Stored records
BEGIN

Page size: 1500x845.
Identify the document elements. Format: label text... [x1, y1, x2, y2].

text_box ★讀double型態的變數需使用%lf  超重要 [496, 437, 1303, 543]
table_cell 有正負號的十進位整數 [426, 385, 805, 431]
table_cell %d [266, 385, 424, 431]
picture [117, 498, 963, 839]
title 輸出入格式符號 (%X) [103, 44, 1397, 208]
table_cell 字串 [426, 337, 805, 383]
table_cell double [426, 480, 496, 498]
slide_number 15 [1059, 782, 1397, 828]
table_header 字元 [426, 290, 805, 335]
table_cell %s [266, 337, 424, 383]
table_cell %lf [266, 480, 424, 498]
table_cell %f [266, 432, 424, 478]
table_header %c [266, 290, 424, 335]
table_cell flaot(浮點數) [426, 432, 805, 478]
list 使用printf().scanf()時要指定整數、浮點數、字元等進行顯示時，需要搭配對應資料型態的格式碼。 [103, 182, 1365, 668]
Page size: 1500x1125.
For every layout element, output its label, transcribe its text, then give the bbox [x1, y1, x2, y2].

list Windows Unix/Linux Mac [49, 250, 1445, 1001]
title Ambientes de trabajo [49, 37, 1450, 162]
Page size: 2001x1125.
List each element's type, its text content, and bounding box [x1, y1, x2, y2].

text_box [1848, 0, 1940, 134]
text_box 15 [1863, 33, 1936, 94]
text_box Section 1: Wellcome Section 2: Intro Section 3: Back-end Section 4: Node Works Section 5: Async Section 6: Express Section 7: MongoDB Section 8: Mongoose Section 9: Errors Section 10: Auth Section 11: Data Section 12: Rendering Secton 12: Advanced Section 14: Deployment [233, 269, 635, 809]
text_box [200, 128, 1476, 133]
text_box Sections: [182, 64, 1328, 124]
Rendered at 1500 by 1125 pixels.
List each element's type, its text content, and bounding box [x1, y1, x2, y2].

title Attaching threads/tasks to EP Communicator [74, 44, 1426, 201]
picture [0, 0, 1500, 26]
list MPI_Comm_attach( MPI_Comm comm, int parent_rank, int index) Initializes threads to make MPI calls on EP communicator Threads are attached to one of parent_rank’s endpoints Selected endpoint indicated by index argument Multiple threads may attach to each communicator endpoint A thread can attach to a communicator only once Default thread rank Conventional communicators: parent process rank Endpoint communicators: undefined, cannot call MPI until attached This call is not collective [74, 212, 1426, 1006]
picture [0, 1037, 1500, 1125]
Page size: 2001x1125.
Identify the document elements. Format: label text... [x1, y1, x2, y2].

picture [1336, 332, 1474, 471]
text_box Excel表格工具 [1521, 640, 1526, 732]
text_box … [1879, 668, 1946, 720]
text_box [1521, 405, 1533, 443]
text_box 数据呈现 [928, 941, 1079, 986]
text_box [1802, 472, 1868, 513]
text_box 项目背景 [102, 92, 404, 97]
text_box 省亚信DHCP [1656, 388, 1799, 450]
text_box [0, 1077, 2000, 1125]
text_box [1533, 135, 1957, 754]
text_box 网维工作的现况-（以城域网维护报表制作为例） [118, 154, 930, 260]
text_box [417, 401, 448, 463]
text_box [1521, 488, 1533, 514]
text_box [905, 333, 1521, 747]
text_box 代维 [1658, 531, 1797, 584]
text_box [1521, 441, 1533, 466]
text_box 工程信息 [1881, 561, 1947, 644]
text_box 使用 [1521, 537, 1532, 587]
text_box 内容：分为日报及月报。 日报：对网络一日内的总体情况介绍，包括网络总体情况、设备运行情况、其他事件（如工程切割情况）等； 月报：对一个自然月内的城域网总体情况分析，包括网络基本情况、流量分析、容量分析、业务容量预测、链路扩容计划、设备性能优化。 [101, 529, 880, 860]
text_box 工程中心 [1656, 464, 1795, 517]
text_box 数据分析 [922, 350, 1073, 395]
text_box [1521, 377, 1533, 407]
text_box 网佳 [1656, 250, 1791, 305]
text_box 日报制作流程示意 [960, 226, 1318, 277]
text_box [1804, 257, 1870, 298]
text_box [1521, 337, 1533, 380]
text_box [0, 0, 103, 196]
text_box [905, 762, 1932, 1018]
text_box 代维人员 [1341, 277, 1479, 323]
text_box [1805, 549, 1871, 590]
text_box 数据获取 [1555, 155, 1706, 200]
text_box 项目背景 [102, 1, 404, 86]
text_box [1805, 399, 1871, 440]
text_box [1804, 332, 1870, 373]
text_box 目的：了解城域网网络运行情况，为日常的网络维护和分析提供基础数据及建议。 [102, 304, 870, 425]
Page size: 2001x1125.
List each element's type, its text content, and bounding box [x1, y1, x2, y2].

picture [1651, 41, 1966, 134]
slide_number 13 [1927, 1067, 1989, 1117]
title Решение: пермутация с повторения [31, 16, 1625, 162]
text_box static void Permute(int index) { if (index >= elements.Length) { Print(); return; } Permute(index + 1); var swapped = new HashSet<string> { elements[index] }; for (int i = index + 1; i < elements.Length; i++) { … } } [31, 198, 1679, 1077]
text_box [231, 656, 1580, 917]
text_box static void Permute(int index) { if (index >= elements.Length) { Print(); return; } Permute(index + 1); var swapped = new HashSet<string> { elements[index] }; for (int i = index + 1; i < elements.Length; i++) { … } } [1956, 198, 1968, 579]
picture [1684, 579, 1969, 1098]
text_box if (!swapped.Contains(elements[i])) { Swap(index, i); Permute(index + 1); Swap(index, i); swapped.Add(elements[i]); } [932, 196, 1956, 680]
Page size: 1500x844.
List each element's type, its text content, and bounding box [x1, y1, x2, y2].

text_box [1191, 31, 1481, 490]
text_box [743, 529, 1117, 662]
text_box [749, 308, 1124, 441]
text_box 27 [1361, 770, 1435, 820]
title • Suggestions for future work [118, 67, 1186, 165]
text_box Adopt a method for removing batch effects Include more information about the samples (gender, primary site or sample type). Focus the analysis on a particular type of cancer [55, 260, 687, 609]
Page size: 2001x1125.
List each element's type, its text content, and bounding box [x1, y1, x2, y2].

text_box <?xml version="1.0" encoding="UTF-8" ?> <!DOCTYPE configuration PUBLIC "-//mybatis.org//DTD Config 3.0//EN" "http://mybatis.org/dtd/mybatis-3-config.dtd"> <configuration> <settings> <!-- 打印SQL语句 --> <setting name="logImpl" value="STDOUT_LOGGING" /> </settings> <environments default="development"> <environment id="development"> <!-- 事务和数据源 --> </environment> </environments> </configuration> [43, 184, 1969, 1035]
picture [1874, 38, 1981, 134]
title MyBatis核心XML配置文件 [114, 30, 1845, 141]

END

**EXERCISE REQUIREMENTS**: Repeat all the entries exactly as given.

**RESPONSE FOR THIS EXERCISE**:
Page size: 1500x845.
Identify the document elements. Format: label text... [x1, y1, x2, y2].

text_box ★讀double型態的變數需使用%lf  超重要 [496, 437, 1303, 543]
table_cell 有正負號的十進位整數 [426, 385, 805, 431]
table_cell %d [266, 385, 424, 431]
picture [117, 498, 963, 839]
title 輸出入格式符號 (%X) [103, 44, 1397, 208]
table_cell 字串 [426, 337, 805, 383]
table_cell double [426, 480, 496, 498]
slide_number 15 [1059, 782, 1397, 828]
table_header 字元 [426, 290, 805, 335]
table_cell %s [266, 337, 424, 383]
table_cell %lf [266, 480, 424, 498]
table_cell %f [266, 432, 424, 478]
table_header %c [266, 290, 424, 335]
table_cell flaot(浮點數) [426, 432, 805, 478]
list 使用printf().scanf()時要指定整數、浮點數、字元等進行顯示時，需要搭配對應資料型態的格式碼。 [103, 182, 1365, 668]
Page size: 1500x1125.
For every layout element, output its label, transcribe its text, then give the bbox [x1, y1, x2, y2].

list Windows Unix/Linux Mac [49, 250, 1445, 1001]
title Ambientes de trabajo [49, 37, 1450, 162]
Page size: 2001x1125.
List each element's type, its text content, and bounding box [x1, y1, x2, y2].

text_box [1848, 0, 1940, 134]
text_box 15 [1863, 33, 1936, 94]
text_box Section 1: Wellcome Section 2: Intro Section 3: Back-end Section 4: Node Works Section 5: Async Section 6: Express Section 7: MongoDB Section 8: Mongoose Section 9: Errors Section 10: Auth Section 11: Data Section 12: Rendering Secton 12: Advanced Section 14: Deployment [233, 269, 635, 809]
text_box [200, 128, 1476, 133]
text_box Sections: [182, 64, 1328, 124]
Rendered at 1500 by 1125 pixels.
List each element's type, its text content, and bounding box [x1, y1, x2, y2].

title Attaching threads/tasks to EP Communicator [74, 44, 1426, 201]
picture [0, 0, 1500, 26]
list MPI_Comm_attach( MPI_Comm comm, int parent_rank, int index) Initializes threads to make MPI calls on EP communicator Threads are attached to one of parent_rank’s endpoints Selected endpoint indicated by index argument Multiple threads may attach to each communicator endpoint A thread can attach to a communicator only once Default thread rank Conventional communicators: parent process rank Endpoint communicators: undefined, cannot call MPI until attached This call is not collective [74, 212, 1426, 1006]
picture [0, 1037, 1500, 1125]
Page size: 2001x1125.
Identify the document elements. Format: label text... [x1, y1, x2, y2].

picture [1336, 332, 1474, 471]
text_box Excel表格工具 [1521, 640, 1526, 732]
text_box … [1879, 668, 1946, 720]
text_box [1521, 405, 1533, 443]
text_box 数据呈现 [928, 941, 1079, 986]
text_box [1802, 472, 1868, 513]
text_box 项目背景 [102, 92, 404, 97]
text_box 省亚信DHCP [1656, 388, 1799, 450]
text_box [0, 1077, 2000, 1125]
text_box [1533, 135, 1957, 754]
text_box 网维工作的现况-（以城域网维护报表制作为例） [118, 154, 930, 260]
text_box [417, 401, 448, 463]
text_box [1521, 488, 1533, 514]
text_box [905, 333, 1521, 747]
text_box 代维 [1658, 531, 1797, 584]
text_box [1521, 441, 1533, 466]
text_box 工程信息 [1881, 561, 1947, 644]
text_box 使用 [1521, 537, 1532, 587]
text_box 内容：分为日报及月报。 日报：对网络一日内的总体情况介绍，包括网络总体情况、设备运行情况、其他事件（如工程切割情况）等； 月报：对一个自然月内的城域网总体情况分析，包括网络基本情况、流量分析、容量分析、业务容量预测、链路扩容计划、设备性能优化。 [101, 529, 880, 860]
text_box 工程中心 [1656, 464, 1795, 517]
text_box 数据分析 [922, 350, 1073, 395]
text_box [1521, 377, 1533, 407]
text_box 网佳 [1656, 250, 1791, 305]
text_box 日报制作流程示意 [960, 226, 1318, 277]
text_box [1804, 257, 1870, 298]
text_box [1521, 337, 1533, 380]
text_box [0, 0, 103, 196]
text_box [905, 762, 1932, 1018]
text_box 代维人员 [1341, 277, 1479, 323]
text_box [1805, 549, 1871, 590]
text_box 数据获取 [1555, 155, 1706, 200]
text_box 项目背景 [102, 1, 404, 86]
text_box [1805, 399, 1871, 440]
text_box [1804, 332, 1870, 373]
text_box 目的：了解城域网网络运行情况，为日常的网络维护和分析提供基础数据及建议。 [102, 304, 870, 425]
Page size: 2001x1125.
List each element's type, its text content, and bounding box [x1, y1, x2, y2].

picture [1651, 41, 1966, 134]
slide_number 13 [1927, 1067, 1989, 1117]
title Решение: пермутация с повторения [31, 16, 1625, 162]
text_box static void Permute(int index) { if (index >= elements.Length) { Print(); return; } Permute(index + 1); var swapped = new HashSet<string> { elements[index] }; for (int i = index + 1; i < elements.Length; i++) { … } } [31, 198, 1679, 1077]
text_box [231, 656, 1580, 917]
text_box static void Permute(int index) { if (index >= elements.Length) { Print(); return; } Permute(index + 1); var swapped = new HashSet<string> { elements[index] }; for (int i = index + 1; i < elements.Length; i++) { … } } [1956, 198, 1968, 579]
picture [1684, 579, 1969, 1098]
text_box if (!swapped.Contains(elements[i])) { Swap(index, i); Permute(index + 1); Swap(index, i); swapped.Add(elements[i]); } [932, 196, 1956, 680]
Page size: 1500x844.
List each element's type, its text content, and bounding box [x1, y1, x2, y2].

text_box [1191, 31, 1481, 490]
text_box [743, 529, 1117, 662]
text_box [749, 308, 1124, 441]
text_box 27 [1361, 770, 1435, 820]
title • Suggestions for future work [118, 67, 1186, 165]
text_box Adopt a method for removing batch effects Include more information about the samples (gender, primary site or sample type). Focus the analysis on a particular type of cancer [55, 260, 687, 609]
Page size: 2001x1125.
List each element's type, its text content, and bounding box [x1, y1, x2, y2].

text_box <?xml version="1.0" encoding="UTF-8" ?> <!DOCTYPE configuration PUBLIC "-//mybatis.org//DTD Config 3.0//EN" "http://mybatis.org/dtd/mybatis-3-config.dtd"> <configuration> <settings> <!-- 打印SQL语句 --> <setting name="logImpl" value="STDOUT_LOGGING" /> </settings> <environments default="development"> <environment id="development"> <!-- 事务和数据源 --> </environment> </environments> </configuration> [43, 184, 1969, 1035]
picture [1874, 38, 1981, 134]
title MyBatis核心XML配置文件 [114, 30, 1845, 141]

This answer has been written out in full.